Supplied records START

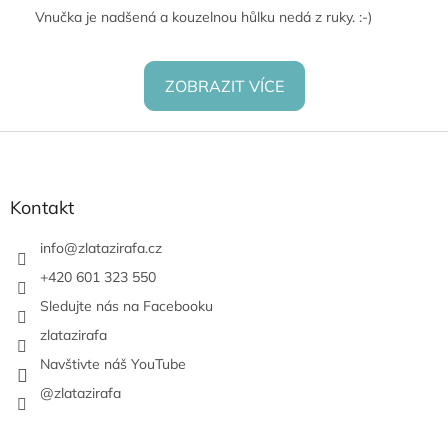
Vnučka je nadšená a kouzelnou hůlku nedá z ruky. :-)
ZOBRAZIT VÍCE
Z
á
p
a
Kontakt
t
í
info
@
zlatazirafa.cz
+420 601 323 550
Sledujte nás na Facebooku
zlatazirafa
Navštivte náš YouTube
@zlatazirafa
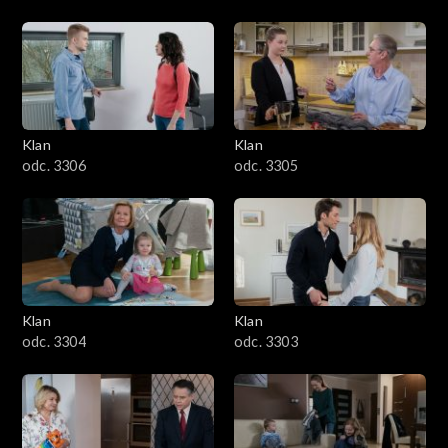
Klan
Klan
odc. 3306
odc. 3305
Klan
Klan
odc. 3304
odc. 3303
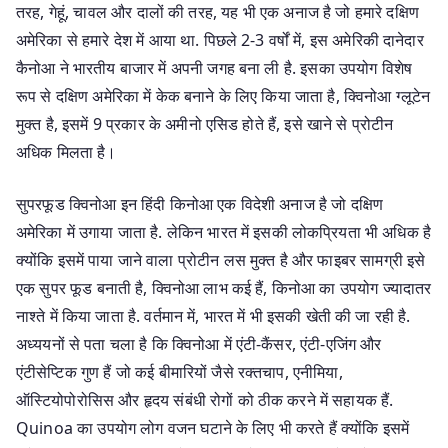
तरह, गेहूं, चावल और दालों की तरह, यह भी एक अनाज है जो हमारे दक्षिण
अमेरिका से हमारे देश में आया था. पिछले 2-3 वर्षों में, इस अमेरिकी दानेदार
कैनोआ ने भारतीय बाजार में अपनी जगह बना ली है. इसका उपयोग विशेष
रूप से दक्षिण अमेरिका में केक बनाने के लिए किया जाता है, क्विनोआ ग्लूटेन
मुक्त है, इसमें 9 प्रकार के अमीनो एसिड होते हैं, इसे खाने से प्रोटीन
अधिक मिलता है।
सुपरफूड क्विनोआ इन हिंदी किनोआ एक विदेशी अनाज है जो दक्षिण
अमेरिका में उगाया जाता है. लेकिन भारत में इसकी लोकप्रियता भी अधिक है
क्योंकि इसमें पाया जाने वाला प्रोटीन लस मुक्त है और फाइबर सामग्री इसे
एक सुपर फूड बनाती है, क्विनोआ लाभ कई हैं, किनोआ का उपयोग ज्यादातर
नाश्ते में किया जाता है. वर्तमान में, भारत में भी इसकी खेती की जा रही है.
अध्ययनों से पता चला है कि क्विनोआ में एंटी-कैंसर, एंटी-एजिंग और
एंटीसेप्टिक गुण हैं जो कई बीमारियों जैसे रक्तचाप, एनीमिया,
ऑस्टियोपोरोसिस और हृदय संबंधी रोगों को ठीक करने में सहायक हैं.
Quinoa का उपयोग लोग वजन घटाने के लिए भी करते हैं क्योंकि इसमें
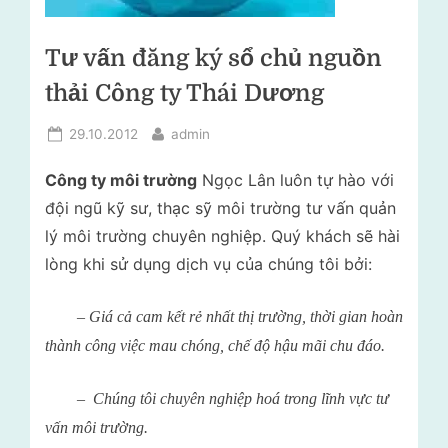
lý
i
rác
t
thải
Tư vấn đăng ký sổ chủ nguồn
–
r
thải Công ty Thái Dương
Tư
ư
vấn
Posted
By
29.10.2012
admin
ờ
môi
on
trường
n
Công ty môi trường
Ngọc Lân luôn tự hào với
g
đội ngũ kỹ sư, thạc sỹ môi trường tư vấn quản
N
lý môi trường chuyên nghiệp. Quý khách sẽ hài
g
lòng khi sử dụng dịch vụ của chúng tôi bởi:
ọ
– Giá cả cam kết rẻ nhất thị trường, thời gian hoàn
c
thành công việc mau chóng, chế độ hậu mãi chu đáo.
L
â
– Chúng tôi chuyên nghiệp hoá trong lĩnh vực tư
n
vấn môi trường.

Supplied records END

**Work to complete**
Make an exact copy of every entry above, minus the images.

**Task answer**
Vnučka je nadšená a kouzelnou hůlku nedá z ruky. :-)
ZOBRAZIT VÍCE
Z
á
p
a
Kontakt
t
í
info
@
zlatazirafa.cz
+420 601 323 550
Sledujte nás na Facebooku
zlatazirafa
Navštivte náš YouTube
@zlatazirafa
Klan
Klan
odc. 3306
odc. 3305
Klan
Klan
odc. 3304
odc. 3303
तरह, गेहूं, चावल और दालों की तरह, यह भी एक अनाज है जो हमारे दक्षिण
अमेरिका से हमारे देश में आया था. पिछले 2-3 वर्षों में, इस अमेरिकी दानेदार
कैनोआ ने भारतीय बाजार में अपनी जगह बना ली है. इसका उपयोग विशेष
रूप से दक्षिण अमेरिका में केक बनाने के लिए किया जाता है, क्विनोआ ग्लूटेन
मुक्त है, इसमें 9 प्रकार के अमीनो एसिड होते हैं, इसे खाने से प्रोटीन
अधिक मिलता है।
सुपरफूड क्विनोआ इन हिंदी किनोआ एक विदेशी अनाज है जो दक्षिण
अमेरिका में उगाया जाता है. लेकिन भारत में इसकी लोकप्रियता भी अधिक है
क्योंकि इसमें पाया जाने वाला प्रोटीन लस मुक्त है और फाइबर सामग्री इसे
एक सुपर फूड बनाती है, क्विनोआ लाभ कई हैं, किनोआ का उपयोग ज्यादातर
नाश्ते में किया जाता है. वर्तमान में, भारत में भी इसकी खेती की जा रही है.
अध्ययनों से पता चला है कि क्विनोआ में एंटी-कैंसर, एंटी-एजिंग और
एंटीसेप्टिक गुण हैं जो कई बीमारियों जैसे रक्तचाप, एनीमिया,
ऑस्टियोपोरोसिस और हृदय संबंधी रोगों को ठीक करने में सहायक हैं.
Quinoa का उपयोग लोग वजन घटाने के लिए भी करते हैं क्योंकि इसमें
lý
i
rác
t
thải
Tư vấn đăng ký sổ chủ nguồn
–
r
thải Công ty Thái Dương
Tư
ư
vấn
Posted
By
29.10.2012
admin
ờ
môi
on
trường
n
Công ty môi trường
Ngọc Lân luôn tự hào với
g
đội ngũ kỹ sư, thạc sỹ môi trường tư vấn quản
N
lý môi trường chuyên nghiệp. Quý khách sẽ hài
g
lòng khi sử dụng dịch vụ của chúng tôi bởi:
ọ
– Giá cả cam kết rẻ nhất thị trường, thời gian hoàn
c
thành công việc mau chóng, chế độ hậu mãi chu đáo.
L
â
– Chúng tôi chuyên nghiệp hoá trong lĩnh vực tư
n
vấn môi trường.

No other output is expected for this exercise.